One of the amazing things about New Zealand is the ever changing landscape and the sheer variety of natural phenomena. I first realised this as we crossed the South Island, passing through the Canterbury Plain and across the snow-topped Southern Alps, then descending to the west coast, an area so lush and fertile that you realise, almost for the first time, that you are on a Pacific island.
We stayed in Punakaiki, a small town on the edge of the Paparoa National Park that was once known to the Maoris as “a spring of food”, surely a reference to the abundant vegetation that lines the roadsides and surrounds the houses. But the most remarkable feature of Punakaiki was the extraordinary geological phenomenon of the Pancake Rocks and Blowholes.
The Mysterious Pancake Rocks of Punakaiki
We had been advised to visit the rocks at high tide. This was at nine o’clock in the evening, so we had a sunset to admire as we arrived. And the approach to the rocks was a treat in itself: a native plants trail complete with noisily chattering cicadas.
The sun was starting to set as we arrived
The approach to the rocks was via a native plants trail
The Pancake Rocks take their name from their strange formation, thin layers of limestone piled upon one another like a stack of pancakes. They were formed from the skeletons of tiny marine creatures and have been subject to many millions of years of weathering, but no-one knows exactly how they acquired their shape.

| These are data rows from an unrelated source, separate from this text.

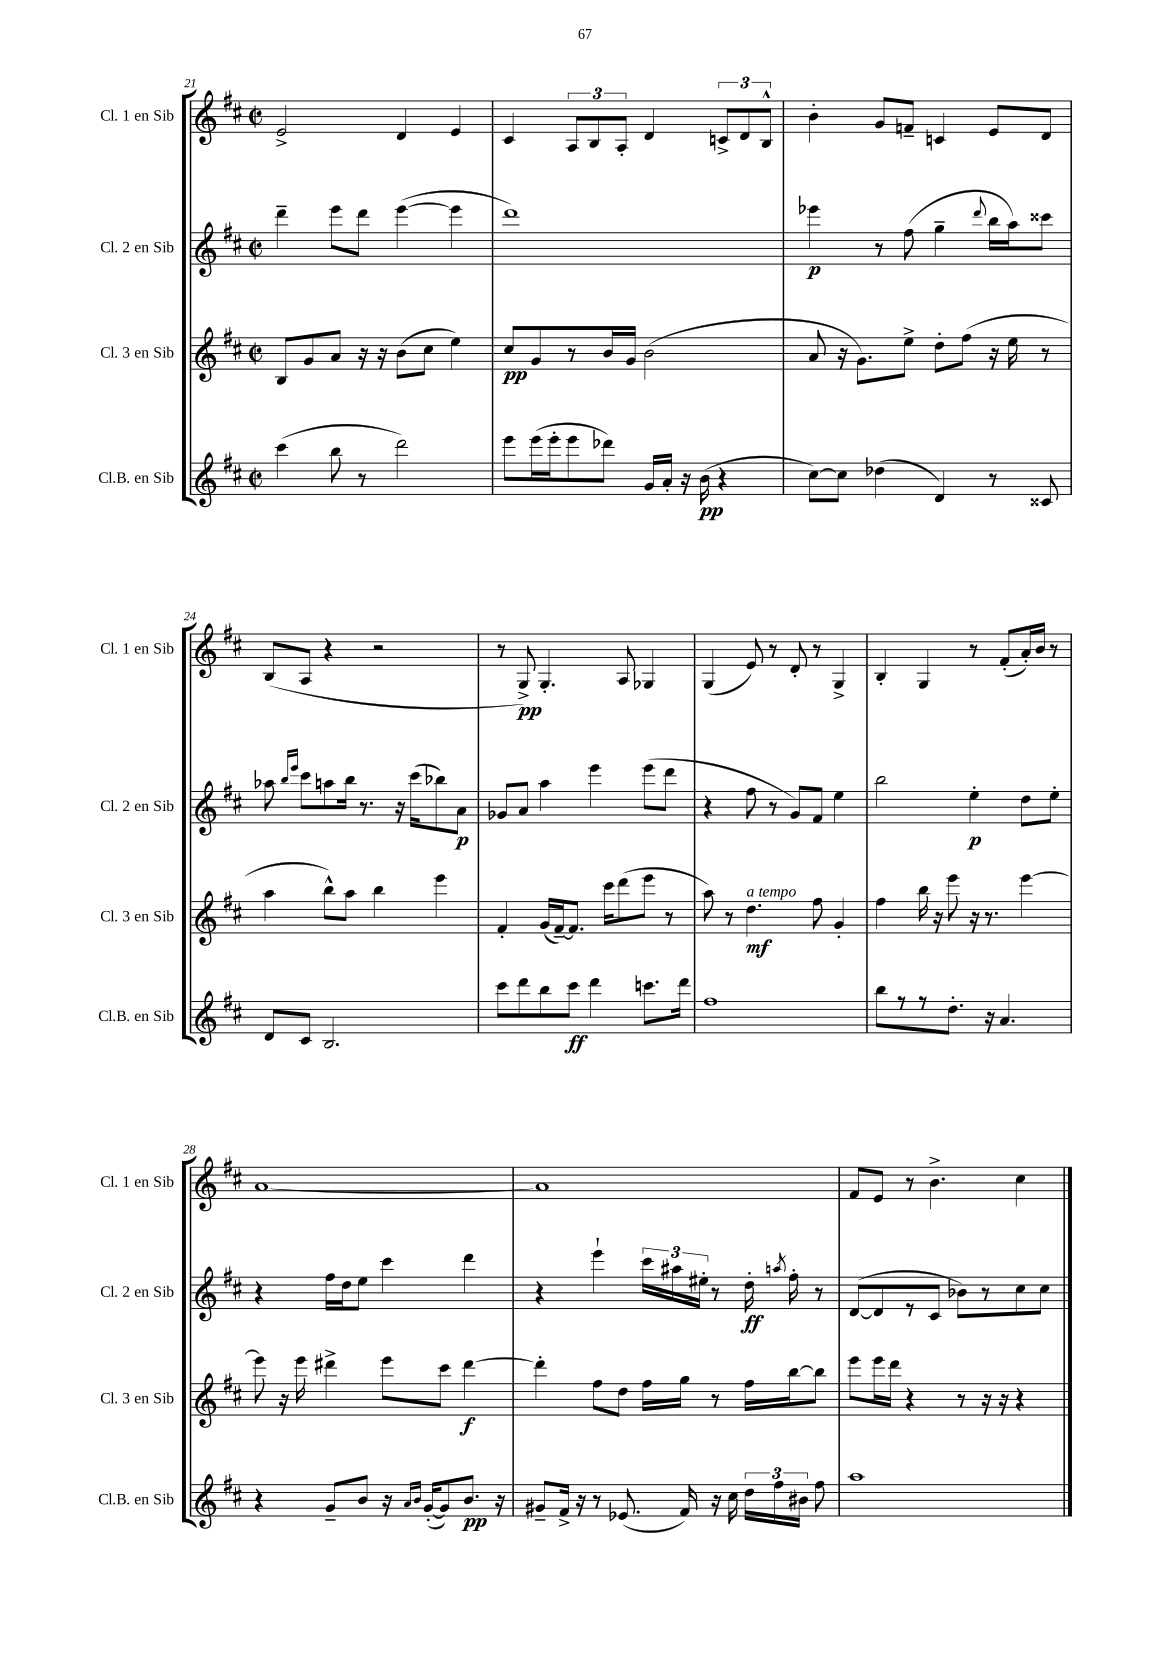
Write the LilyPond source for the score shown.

<<
\new StaffGroup <<
\new Staff = "s0" \with { instrumentName = "Cl. 1 en Sib" shortInstrumentName = "Cl. 1 en Sib" } {
    \clef treble \key d \major \defaultTimeSignature \time 2/2
    \autoBeamOff e'2-> d'4 e'4 |
    cis'4 \tuplet 3/2 { a8[ b8 a8]-. } d'4 \tuplet 3/2 { c'8[-> d'8 b8]-^ } |
    b'4-. g'8[ f'8]-- c'4 e'8[ d'8] |
    b8[( a8] r4 r2 |
    r8 g8->\pp) g4.-. a8 ges4 |
    g4( e'8) r8 d'8-. r8 g4-> |
    b4-. g4 r8 fis'8[-.( a'16-.) b'16] r8 |
    a'1~ |
    a'1 |
    fis'8[ e'8] r8 b'4.-> cis''4 \bar "|." |
}
\new Staff = "s1" \with { instrumentName = "Cl. 2 en Sib" shortInstrumentName = "Cl. 2 en Sib" } {
    \clef treble \key d \major \defaultTimeSignature \time 2/2
    \autoBeamOff d'''4-- e'''8[ d'''8] e'''4~( e'''4 |
    d'''1) |
    ees'''4\p r8 fis''8( g''4-- \appoggiatura { d'''8 } b''16[ a''16) cisis'''8] |
    aes''8 \grace { b''16[ e'''16] } cis'''8[ a''8 b''16] r8. r16 cis'''16[( bes''8) a'8]\p |
    ges'8[ a'8] a''4 e'''4 e'''8[( d'''8] |
    r4 fis''8 r8 g'8[) fis'8] e''4 |
    b''2 e''4-.\p d''8[ e''8]-. |
    r4 fis''16[ d''16 e''8] cis'''4 d'''4 |
    r4 e'''4-! \tuplet 3/2 { cis'''16[ ais''16 eis''16]-. } r8 d''16-.\ff \acciaccatura { a''8 } fis''16-. r8 |
    d'8[~( d'8 r8 cis'8] bes'8[) r8 cis''8 cis''8] \bar "|." |
}
\new Staff = "s2" \with { instrumentName = "Cl. 3 en Sib" shortInstrumentName = "Cl. 3 en Sib" } {
    \clef treble \key d \major \defaultTimeSignature \time 2/2
    \autoBeamOff b8[ g'8 a'8] r16 r16 b'8[( cis''8] e''4) |
    cis''8[\pp g'8 r8 b'16 g'16] b'2( |
    a'8 r16 g'8.[) e''8]-> d''8[-. fis''8]( r16 e''16 r8 |
    a''4 b''8[-^) a''8] b''4 e'''4 |
    fis'4-. g'16[( fis'16~--) fis'8.] cis'''16[ d'''8( e'''8] r8 |
    a''8) r8 d''4.\mf^\markup { \italic "a tempo" } fis''8 g'4-. |
    fis''4 b''16 r16 e'''8 r16 r8. e'''4~ |
    e'''8 r16 e'''16 dis'''4-> e'''8[ cis'''8] dis'''4~\f |
    dis'''4-. fis''8[ d''8] fis''16[ g''16] r8 fis''16[ b''16~ b''8] |
    e'''8[ e'''16 d'''16] r4 r8 r16 r16 r4 \bar "|." |
}
\new Staff = "s3" \with { instrumentName = "Cl.B. en Sib" shortInstrumentName = "Cl.B. en Sib" } {
    \clef treble \key d \major \defaultTimeSignature \time 2/2
    \autoBeamOff cis'''4( b''8 r8 d'''2) |
    e'''8[ e'''16( e'''16-. e'''8 des'''8]) g'16[ a'16]-. r16 b'16\pp( r4 |
    cis''8[~) cis''8] des''4( d'4) r8 cisis'8 |
    d'8[ cis'8] b2. |
    cis'''8[ d'''8 b''8 cis'''8]\ff d'''4 c'''8.[ d'''16] |
    fis''1 |
    b''8[ r8 r8 d''8.]-. r16 a'4. |
    r4 g'8[-- b'8] r16 \grace { a'16[ b'16] } g'16[~-.( g'8) b'8.]\pp r16 |
    gis'8[-- fis'16]-> r16 r8 ees'8.( fis'16) r16 cis''16 \tuplet 3/2 { d''16[ fis''16 bis'16] } fis''8 |
    a''1 \bar "|." |
}
>>
>>
\layout { \context { \Score currentBarNumber = #21 } }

The limestone rocks are layered like pancakes
Millennia of weathering have created some strange shapes!
Punakaiki’s Natural Blowholes
The Blowholes are the result of a combination of horizontal tunnels weathered through the rock and narrow vertical air shafts fashioned by the rain. At high tide the sea swells and forces water along the tunnels and up the shafts, creating a geyser like effect as it emerges from the top.

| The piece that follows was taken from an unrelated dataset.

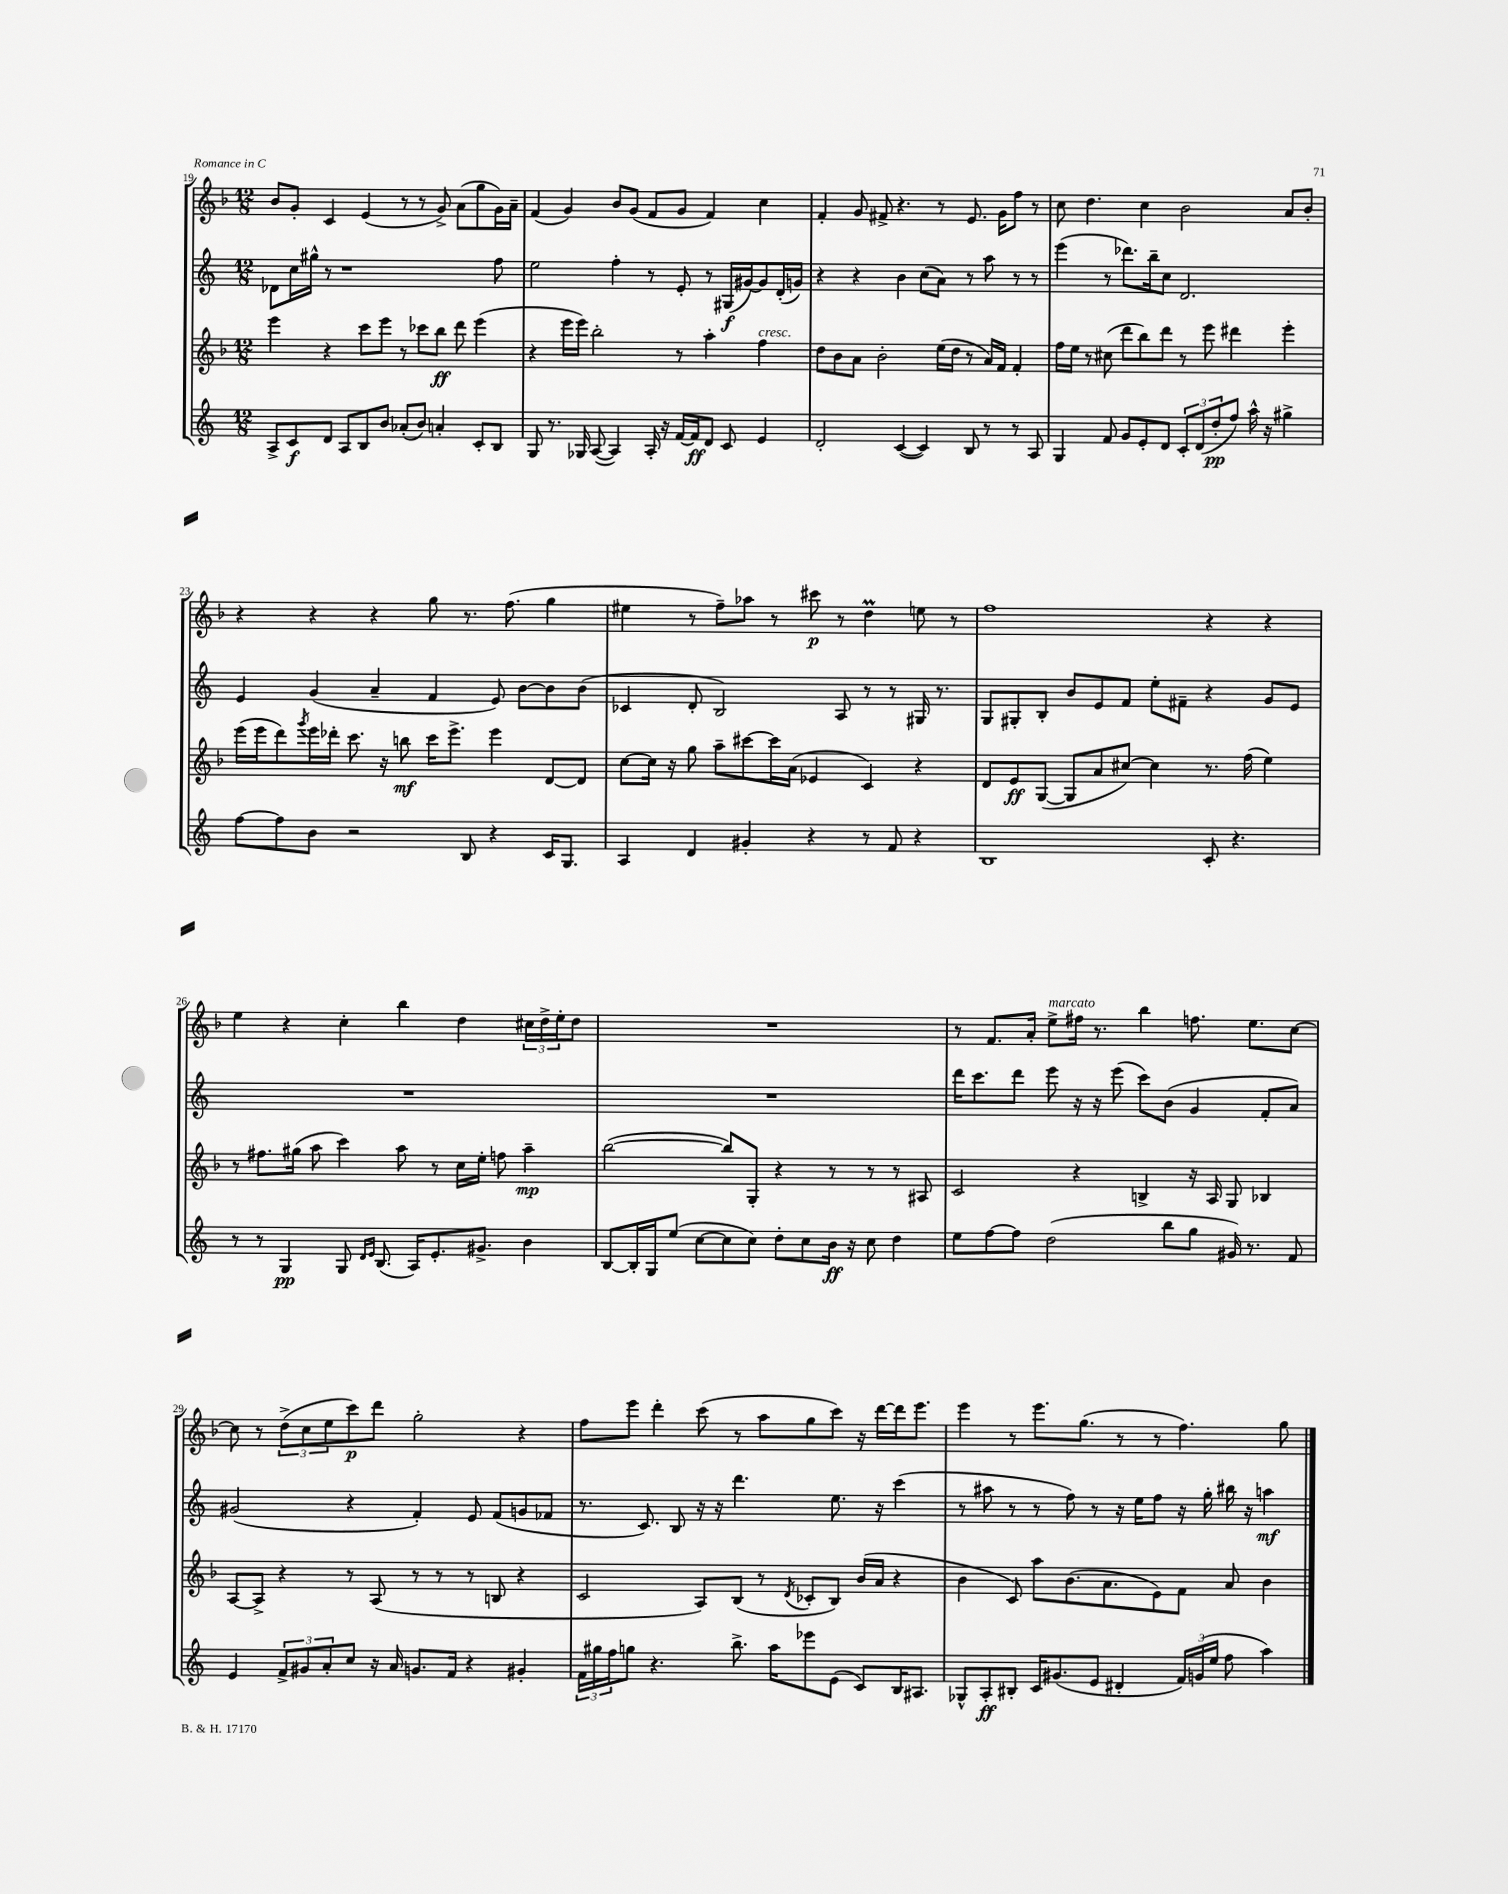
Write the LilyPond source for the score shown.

People crowd onto the walkways waiting for the water to surge
When we arrived the walkways were already full of people watching the crashing of the waves. We walked around, looking at spouts with names like The Surge Pool and The Chimney Pot. The sea was relatively quiet and so the spouts were not high, but even so the sound was deafening. I tried to imagine what it must be like on days when the sea is rough, with the noise of the ocean ringing in your ears, the hiss of water pluming into the air, and cold saltwater splashing onto your face and feet. Perhaps, I thought, we had done well to choose a calm summer evening!
An inland pool created by weathering
The surges were small when we visited, but they can be very high!